Reproduce only the top of the records, down to and including the line containing "### jigIndex".

(Extracted records)
+++
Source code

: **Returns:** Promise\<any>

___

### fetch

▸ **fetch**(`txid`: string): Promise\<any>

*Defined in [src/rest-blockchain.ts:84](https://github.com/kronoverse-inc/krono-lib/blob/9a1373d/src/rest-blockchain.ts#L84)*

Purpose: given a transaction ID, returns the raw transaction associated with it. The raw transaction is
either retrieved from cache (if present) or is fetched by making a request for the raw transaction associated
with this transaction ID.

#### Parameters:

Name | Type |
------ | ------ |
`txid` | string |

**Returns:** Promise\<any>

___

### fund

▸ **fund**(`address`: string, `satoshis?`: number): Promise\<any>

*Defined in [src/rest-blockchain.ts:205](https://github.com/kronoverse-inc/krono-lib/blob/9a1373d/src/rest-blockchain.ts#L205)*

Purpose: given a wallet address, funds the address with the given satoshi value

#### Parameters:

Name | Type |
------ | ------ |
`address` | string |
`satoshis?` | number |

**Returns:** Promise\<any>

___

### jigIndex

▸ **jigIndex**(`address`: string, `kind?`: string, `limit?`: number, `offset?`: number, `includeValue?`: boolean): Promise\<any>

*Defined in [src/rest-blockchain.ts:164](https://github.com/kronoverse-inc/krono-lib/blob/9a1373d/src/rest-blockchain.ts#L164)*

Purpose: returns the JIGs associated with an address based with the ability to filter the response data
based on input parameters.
+++
■ **Task answer**
Source code

: **Returns:** Promise\<any>

___

### fetch

▸ **fetch**(`txid`: string): Promise\<any>

*Defined in [src/rest-blockchain.ts:84](https://github.com/kronoverse-inc/krono-lib/blob/9a1373d/src/rest-blockchain.ts#L84)*

Purpose: given a transaction ID, returns the raw transaction associated with it. The raw transaction is
either retrieved from cache (if present) or is fetched by making a request for the raw transaction associated
with this transaction ID.

#### Parameters:

Name | Type |
------ | ------ |
`txid` | string |

**Returns:** Promise\<any>

___

### fund

▸ **fund**(`address`: string, `satoshis?`: number): Promise\<any>

*Defined in [src/rest-blockchain.ts:205](https://github.com/kronoverse-inc/krono-lib/blob/9a1373d/src/rest-blockchain.ts#L205)*

Purpose: given a wallet address, funds the address with the given satoshi value

#### Parameters:

Name | Type |
------ | ------ |
`address` | string |
`satoshis?` | number |

**Returns:** Promise\<any>

___

### jigIndex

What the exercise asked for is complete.